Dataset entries
┄┄┄┄┄┄┄┄┄┄
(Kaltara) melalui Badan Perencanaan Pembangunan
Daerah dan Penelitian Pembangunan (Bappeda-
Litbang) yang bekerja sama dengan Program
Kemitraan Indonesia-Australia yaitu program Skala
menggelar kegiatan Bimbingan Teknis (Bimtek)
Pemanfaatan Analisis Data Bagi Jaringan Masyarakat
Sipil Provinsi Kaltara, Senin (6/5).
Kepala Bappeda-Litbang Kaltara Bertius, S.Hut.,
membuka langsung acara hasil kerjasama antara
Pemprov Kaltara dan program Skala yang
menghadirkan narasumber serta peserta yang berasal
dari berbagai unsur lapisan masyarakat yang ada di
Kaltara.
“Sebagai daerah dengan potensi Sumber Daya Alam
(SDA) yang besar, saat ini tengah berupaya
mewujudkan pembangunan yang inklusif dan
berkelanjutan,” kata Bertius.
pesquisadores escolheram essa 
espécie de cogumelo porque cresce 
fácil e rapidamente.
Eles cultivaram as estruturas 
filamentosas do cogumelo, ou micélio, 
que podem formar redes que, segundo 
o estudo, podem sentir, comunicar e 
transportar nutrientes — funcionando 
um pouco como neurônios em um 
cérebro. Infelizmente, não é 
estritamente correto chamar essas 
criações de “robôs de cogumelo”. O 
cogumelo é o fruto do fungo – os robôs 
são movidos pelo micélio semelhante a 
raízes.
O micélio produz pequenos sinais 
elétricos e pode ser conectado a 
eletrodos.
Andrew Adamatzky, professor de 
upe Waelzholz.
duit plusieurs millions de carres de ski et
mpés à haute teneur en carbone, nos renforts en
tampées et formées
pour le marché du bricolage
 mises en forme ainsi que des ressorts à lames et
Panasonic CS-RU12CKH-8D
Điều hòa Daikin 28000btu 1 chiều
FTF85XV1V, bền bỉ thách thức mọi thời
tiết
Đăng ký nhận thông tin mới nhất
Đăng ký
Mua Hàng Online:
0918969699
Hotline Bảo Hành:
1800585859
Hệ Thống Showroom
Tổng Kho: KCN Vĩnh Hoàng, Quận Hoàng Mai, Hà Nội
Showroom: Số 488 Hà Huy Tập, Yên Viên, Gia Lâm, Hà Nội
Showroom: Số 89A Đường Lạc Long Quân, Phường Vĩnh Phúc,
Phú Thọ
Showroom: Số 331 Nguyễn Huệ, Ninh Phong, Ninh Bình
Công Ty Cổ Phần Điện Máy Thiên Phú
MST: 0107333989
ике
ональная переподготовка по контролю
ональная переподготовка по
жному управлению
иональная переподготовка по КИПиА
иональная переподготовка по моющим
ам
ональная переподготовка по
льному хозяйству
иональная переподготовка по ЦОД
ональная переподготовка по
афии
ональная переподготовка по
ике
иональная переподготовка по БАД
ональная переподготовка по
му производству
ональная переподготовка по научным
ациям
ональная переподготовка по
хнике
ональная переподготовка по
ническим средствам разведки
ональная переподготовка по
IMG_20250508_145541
┄┄┄┄┄┄┄┄┄┄
◆ **WHAT THE TASK ASKS**
Track down all lines above with the string "Showroom" and copy them.

◆ **TASK RESULT**
Hệ Thống Showroom
Showroom: Số 488 Hà Huy Tập, Yên Viên, Gia Lâm, Hà Nội
Showroom: Số 89A Đường Lạc Long Quân, Phường Vĩnh Phúc,
Showroom: Số 331 Nguyễn Huệ, Ninh Phong, Ninh Bình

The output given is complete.